Sean Paterson

Personal information
- Full name: Sean Patrick Paterson
- Date of birth: 25 March 1987 (age 38)
- Place of birth: Greenock, Scotland
- Position: Forward

Youth career
- Barrow Celtic
- Holker Old Boys
- Blackpool

Senior career*
- Years: Team / Apps / (Gls)
- 2004–2007: Blackpool / 2 / (0)
- 2005: → Lancaster City (loan) / 6 / (2)
- 2006: → Southport (loan) / 2 / (1)
- 2007: → Southport (loan) / 14 / (3)
- 2007–2009: AFC Fylde / 68 / (49)
- 2009: Lancaster City / 16 / (5)
- 2009: Burscough / 4 / (1)

= Sean Paterson =

Scottish footballer

Sean Paterson (born 25 March 1987 in Greenock, Inverclyde) is a Scottish former professional footballer.

==Career==
Paterson was on the books of Blackpool between 2004 and 2007 and during that time played two league games for the Seasiders, after being top scorer in the reserves for 2 seasons. In 2005, he went on loan to Lancaster City and he also went on loan to Southport, then playing in the Conference National, for one month in October 2006 and again from January to May 2007.

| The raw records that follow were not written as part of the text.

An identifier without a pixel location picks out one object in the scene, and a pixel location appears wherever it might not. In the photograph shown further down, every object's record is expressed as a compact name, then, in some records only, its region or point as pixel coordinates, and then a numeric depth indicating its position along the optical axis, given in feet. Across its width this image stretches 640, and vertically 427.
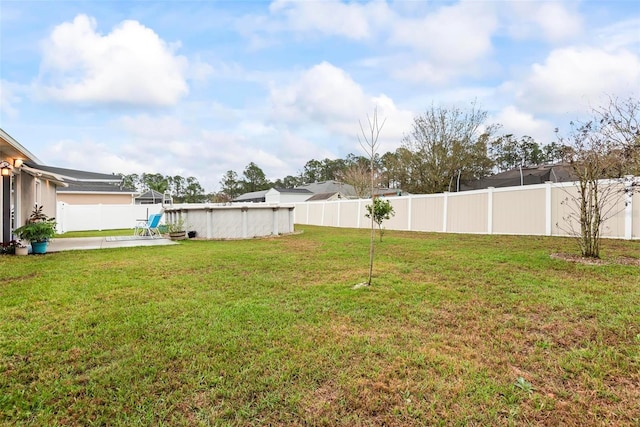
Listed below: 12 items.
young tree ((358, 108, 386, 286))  14.74
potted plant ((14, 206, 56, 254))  23.17
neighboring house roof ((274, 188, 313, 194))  131.79
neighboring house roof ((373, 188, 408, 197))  121.97
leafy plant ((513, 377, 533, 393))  6.62
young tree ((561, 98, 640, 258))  18.02
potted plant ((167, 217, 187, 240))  36.24
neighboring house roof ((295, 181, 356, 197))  129.62
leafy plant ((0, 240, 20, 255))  23.27
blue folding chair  36.68
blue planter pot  23.68
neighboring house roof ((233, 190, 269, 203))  144.99
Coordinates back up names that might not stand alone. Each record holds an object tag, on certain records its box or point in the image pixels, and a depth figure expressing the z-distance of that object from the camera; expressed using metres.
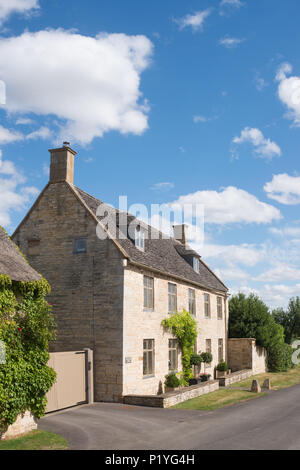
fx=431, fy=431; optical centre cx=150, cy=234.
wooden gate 17.23
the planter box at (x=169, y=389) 23.38
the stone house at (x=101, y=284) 20.17
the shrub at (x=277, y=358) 37.84
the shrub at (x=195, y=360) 26.76
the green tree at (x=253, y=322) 36.19
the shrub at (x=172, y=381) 23.27
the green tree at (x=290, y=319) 50.08
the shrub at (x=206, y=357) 28.97
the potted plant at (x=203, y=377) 27.99
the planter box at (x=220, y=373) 32.03
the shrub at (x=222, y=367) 31.98
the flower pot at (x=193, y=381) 26.17
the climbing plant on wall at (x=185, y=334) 25.19
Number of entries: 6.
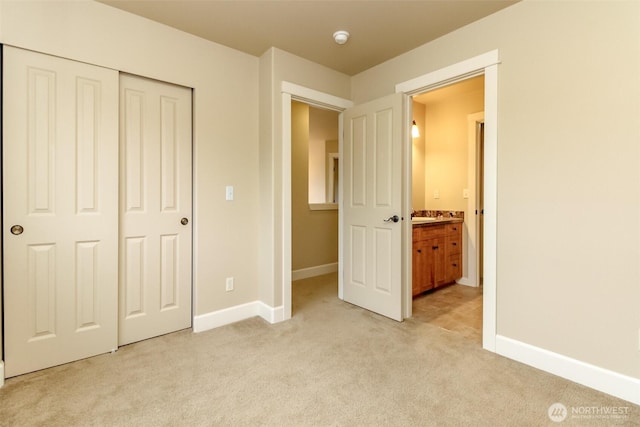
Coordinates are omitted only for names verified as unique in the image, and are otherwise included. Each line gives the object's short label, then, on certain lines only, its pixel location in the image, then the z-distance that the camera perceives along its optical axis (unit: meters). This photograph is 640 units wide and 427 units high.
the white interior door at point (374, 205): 2.70
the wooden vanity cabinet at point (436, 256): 3.35
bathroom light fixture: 4.05
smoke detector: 2.38
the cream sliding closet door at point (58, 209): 1.84
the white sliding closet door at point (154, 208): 2.26
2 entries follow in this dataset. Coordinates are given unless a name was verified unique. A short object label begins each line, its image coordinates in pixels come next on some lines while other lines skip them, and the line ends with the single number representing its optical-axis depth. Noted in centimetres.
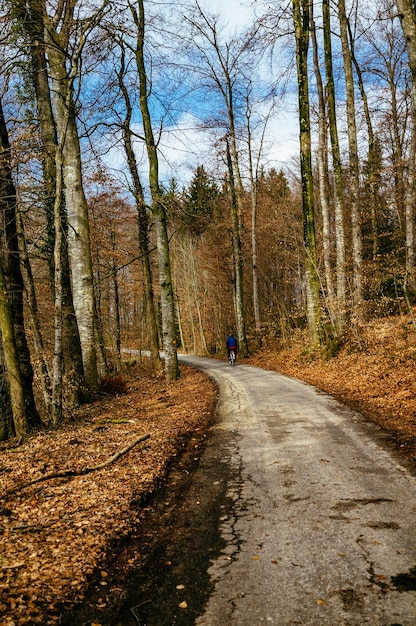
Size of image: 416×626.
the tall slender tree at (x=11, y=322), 723
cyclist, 2061
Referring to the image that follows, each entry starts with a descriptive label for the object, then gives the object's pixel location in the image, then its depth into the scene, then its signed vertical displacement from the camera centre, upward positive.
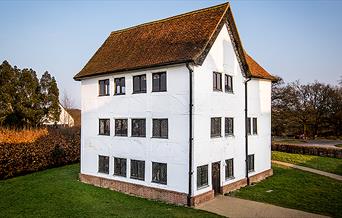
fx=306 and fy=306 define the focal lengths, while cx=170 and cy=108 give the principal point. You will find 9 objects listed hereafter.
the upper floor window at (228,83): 19.61 +2.40
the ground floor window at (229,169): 19.62 -3.11
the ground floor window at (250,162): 21.97 -3.03
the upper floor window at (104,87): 21.22 +2.34
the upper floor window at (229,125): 19.64 -0.30
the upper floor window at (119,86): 20.09 +2.29
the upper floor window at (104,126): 21.14 -0.42
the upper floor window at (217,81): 18.48 +2.43
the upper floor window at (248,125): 22.02 -0.36
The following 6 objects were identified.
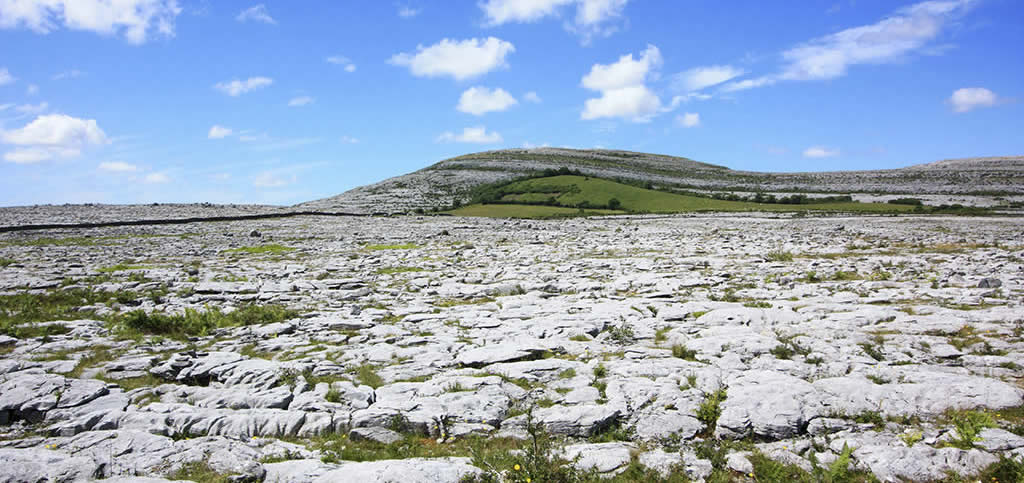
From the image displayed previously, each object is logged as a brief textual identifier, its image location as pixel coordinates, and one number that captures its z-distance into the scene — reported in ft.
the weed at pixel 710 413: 24.36
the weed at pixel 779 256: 70.54
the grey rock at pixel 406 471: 19.70
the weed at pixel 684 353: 33.06
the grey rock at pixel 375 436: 24.11
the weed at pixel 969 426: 21.09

He was released by Blackpool on 31 May 2007 and in July he signed for North West Counties Football League Division Two club, Kirkham & Wesham, which later became AFC Fylde.He was top scorer in his 1st season and also took the Man of the Match award home from Wembley in the FA Vase final against Lowestoft Town on 11 May 2008 in a 2–1 victory.